- [What the task requires]:
Those lines of the data that hold the word "przedsiębiorców" are to be copied out.

- [Material provided]:
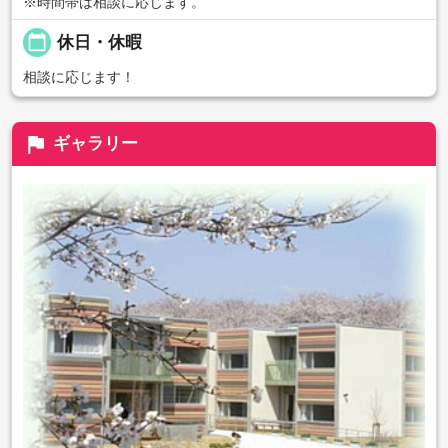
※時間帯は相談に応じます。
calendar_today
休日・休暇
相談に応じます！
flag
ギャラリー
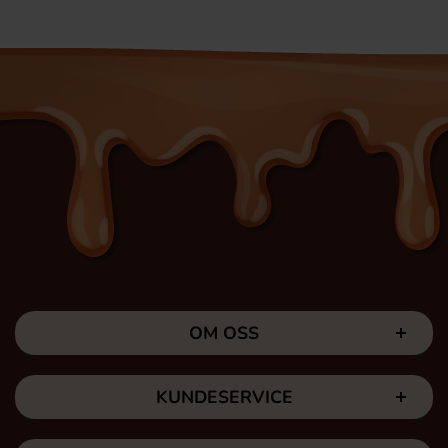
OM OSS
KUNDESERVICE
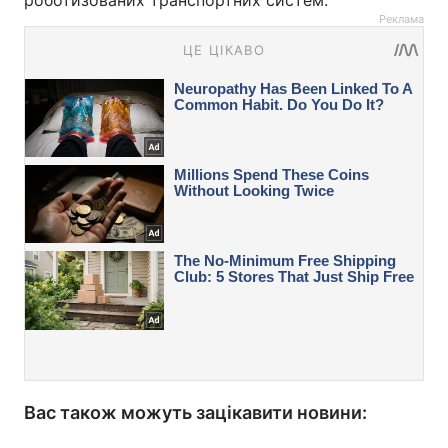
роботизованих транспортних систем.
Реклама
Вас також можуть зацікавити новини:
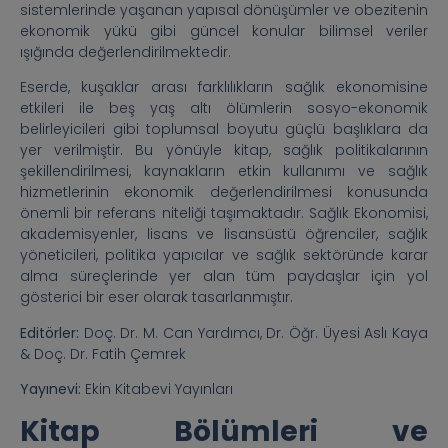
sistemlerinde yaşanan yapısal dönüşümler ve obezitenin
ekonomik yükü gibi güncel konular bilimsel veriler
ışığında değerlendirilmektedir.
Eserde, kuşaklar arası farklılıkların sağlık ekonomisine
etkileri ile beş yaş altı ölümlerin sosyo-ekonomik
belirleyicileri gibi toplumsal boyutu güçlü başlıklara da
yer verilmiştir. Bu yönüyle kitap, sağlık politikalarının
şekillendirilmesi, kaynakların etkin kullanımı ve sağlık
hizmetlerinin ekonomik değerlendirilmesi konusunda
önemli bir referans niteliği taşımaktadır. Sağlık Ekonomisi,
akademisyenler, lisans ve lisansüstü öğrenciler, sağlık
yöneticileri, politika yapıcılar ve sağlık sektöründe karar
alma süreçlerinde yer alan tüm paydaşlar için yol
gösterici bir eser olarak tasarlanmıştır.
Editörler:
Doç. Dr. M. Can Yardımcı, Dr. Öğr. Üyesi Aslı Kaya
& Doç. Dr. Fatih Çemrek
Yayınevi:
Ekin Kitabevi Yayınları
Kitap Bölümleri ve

---

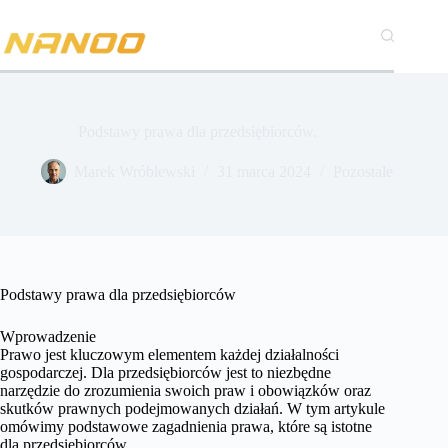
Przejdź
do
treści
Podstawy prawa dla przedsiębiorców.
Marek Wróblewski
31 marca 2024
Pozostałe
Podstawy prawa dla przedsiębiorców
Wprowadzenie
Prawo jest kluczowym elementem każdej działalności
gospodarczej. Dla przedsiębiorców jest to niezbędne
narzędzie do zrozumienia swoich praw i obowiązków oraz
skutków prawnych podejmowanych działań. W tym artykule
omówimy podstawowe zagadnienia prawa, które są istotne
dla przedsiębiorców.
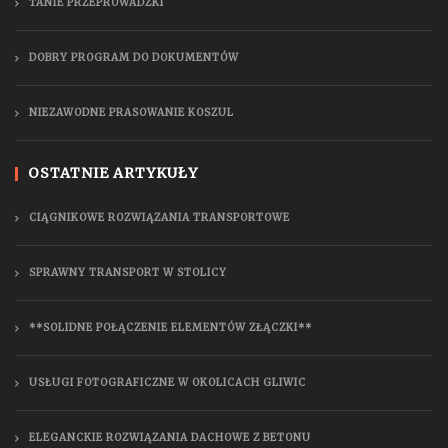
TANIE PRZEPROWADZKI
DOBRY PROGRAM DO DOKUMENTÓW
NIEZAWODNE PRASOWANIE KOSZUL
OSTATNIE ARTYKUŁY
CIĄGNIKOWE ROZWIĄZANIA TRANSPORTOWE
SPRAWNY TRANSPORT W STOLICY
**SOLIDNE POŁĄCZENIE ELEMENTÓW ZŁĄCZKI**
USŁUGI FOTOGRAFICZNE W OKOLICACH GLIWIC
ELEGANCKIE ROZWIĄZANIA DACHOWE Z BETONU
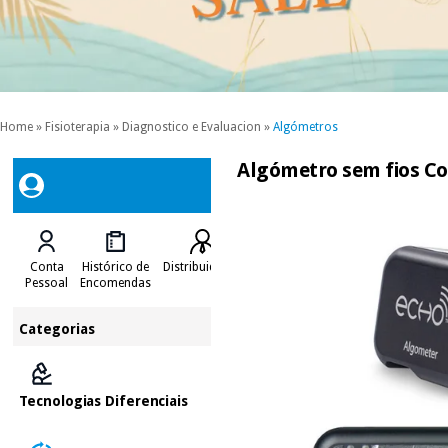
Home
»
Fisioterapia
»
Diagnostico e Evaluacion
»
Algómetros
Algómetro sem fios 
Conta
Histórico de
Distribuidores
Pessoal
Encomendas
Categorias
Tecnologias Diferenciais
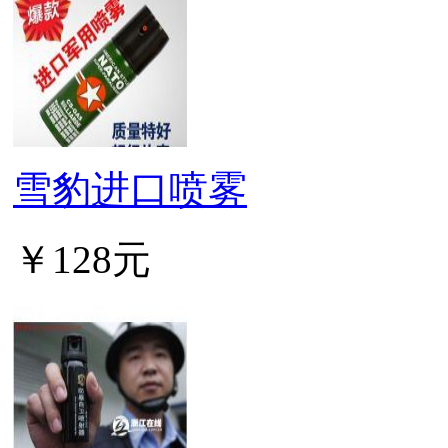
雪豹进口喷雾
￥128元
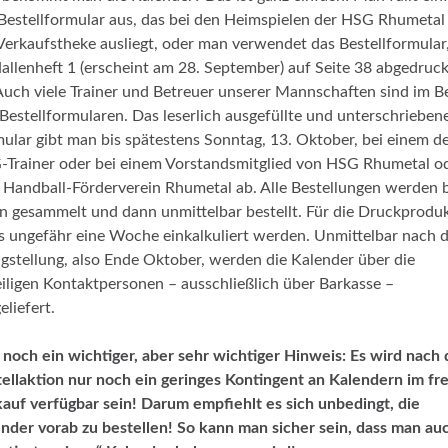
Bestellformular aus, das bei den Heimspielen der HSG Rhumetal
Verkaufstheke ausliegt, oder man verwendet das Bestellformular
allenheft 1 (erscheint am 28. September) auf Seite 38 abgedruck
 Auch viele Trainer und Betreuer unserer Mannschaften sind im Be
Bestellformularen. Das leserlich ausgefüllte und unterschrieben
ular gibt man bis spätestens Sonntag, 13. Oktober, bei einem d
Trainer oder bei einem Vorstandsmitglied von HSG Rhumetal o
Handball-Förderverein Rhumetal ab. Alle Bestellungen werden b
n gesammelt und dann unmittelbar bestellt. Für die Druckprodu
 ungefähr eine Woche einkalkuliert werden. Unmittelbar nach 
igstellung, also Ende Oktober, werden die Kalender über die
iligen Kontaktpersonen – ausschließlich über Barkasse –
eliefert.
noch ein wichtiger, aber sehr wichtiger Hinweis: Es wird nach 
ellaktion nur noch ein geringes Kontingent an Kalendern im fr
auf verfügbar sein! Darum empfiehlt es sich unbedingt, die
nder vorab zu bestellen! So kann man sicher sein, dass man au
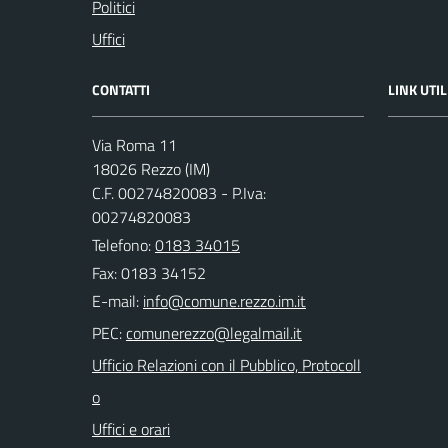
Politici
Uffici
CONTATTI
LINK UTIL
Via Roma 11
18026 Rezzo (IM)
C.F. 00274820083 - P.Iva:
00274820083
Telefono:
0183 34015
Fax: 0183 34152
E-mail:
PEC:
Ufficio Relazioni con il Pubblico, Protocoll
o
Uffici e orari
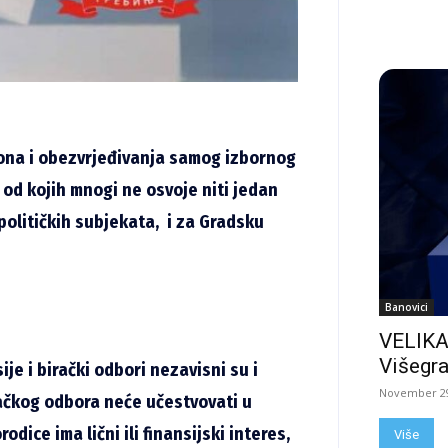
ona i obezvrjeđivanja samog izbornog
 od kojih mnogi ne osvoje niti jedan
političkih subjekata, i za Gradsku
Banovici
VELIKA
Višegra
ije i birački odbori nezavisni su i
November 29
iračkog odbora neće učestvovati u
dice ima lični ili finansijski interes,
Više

...

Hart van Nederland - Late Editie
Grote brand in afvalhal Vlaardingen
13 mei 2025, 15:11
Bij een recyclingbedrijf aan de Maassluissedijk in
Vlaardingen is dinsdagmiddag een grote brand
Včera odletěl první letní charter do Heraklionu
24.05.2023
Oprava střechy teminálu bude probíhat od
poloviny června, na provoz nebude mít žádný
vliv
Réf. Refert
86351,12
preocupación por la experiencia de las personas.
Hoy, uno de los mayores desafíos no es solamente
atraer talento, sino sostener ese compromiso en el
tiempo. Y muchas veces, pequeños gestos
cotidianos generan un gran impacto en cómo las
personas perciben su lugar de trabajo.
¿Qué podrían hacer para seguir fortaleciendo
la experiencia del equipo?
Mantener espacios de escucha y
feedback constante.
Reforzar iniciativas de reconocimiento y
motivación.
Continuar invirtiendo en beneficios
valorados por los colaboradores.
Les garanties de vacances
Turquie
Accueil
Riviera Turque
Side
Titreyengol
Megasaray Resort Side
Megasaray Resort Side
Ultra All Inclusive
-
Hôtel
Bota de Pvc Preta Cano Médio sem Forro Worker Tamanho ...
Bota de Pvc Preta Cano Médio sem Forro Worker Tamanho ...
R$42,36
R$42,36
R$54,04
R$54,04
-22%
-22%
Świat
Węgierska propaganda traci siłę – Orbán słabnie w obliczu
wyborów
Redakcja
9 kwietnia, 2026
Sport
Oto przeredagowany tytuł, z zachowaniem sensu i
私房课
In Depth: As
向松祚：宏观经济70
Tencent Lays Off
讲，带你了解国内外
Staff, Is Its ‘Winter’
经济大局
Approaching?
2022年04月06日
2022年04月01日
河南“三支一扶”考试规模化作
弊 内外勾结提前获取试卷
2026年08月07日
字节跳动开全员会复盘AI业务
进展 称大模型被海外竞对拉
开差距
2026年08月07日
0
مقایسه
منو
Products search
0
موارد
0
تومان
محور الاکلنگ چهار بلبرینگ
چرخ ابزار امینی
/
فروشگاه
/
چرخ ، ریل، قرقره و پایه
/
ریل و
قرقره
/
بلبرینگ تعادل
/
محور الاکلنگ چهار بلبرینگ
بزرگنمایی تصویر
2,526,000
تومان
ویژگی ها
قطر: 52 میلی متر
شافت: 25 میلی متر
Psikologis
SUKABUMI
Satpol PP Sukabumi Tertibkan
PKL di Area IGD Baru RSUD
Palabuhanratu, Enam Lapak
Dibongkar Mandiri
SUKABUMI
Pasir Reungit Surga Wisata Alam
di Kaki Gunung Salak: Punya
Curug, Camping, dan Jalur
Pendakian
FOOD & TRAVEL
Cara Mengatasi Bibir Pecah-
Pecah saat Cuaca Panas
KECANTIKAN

- [Written solution]:
Podstawy prawa dla przedsiębiorców.
Podstawy prawa dla przedsiębiorców
gospodarczej. Dla przedsiębiorców jest to niezbędne
dla przedsiębiorców.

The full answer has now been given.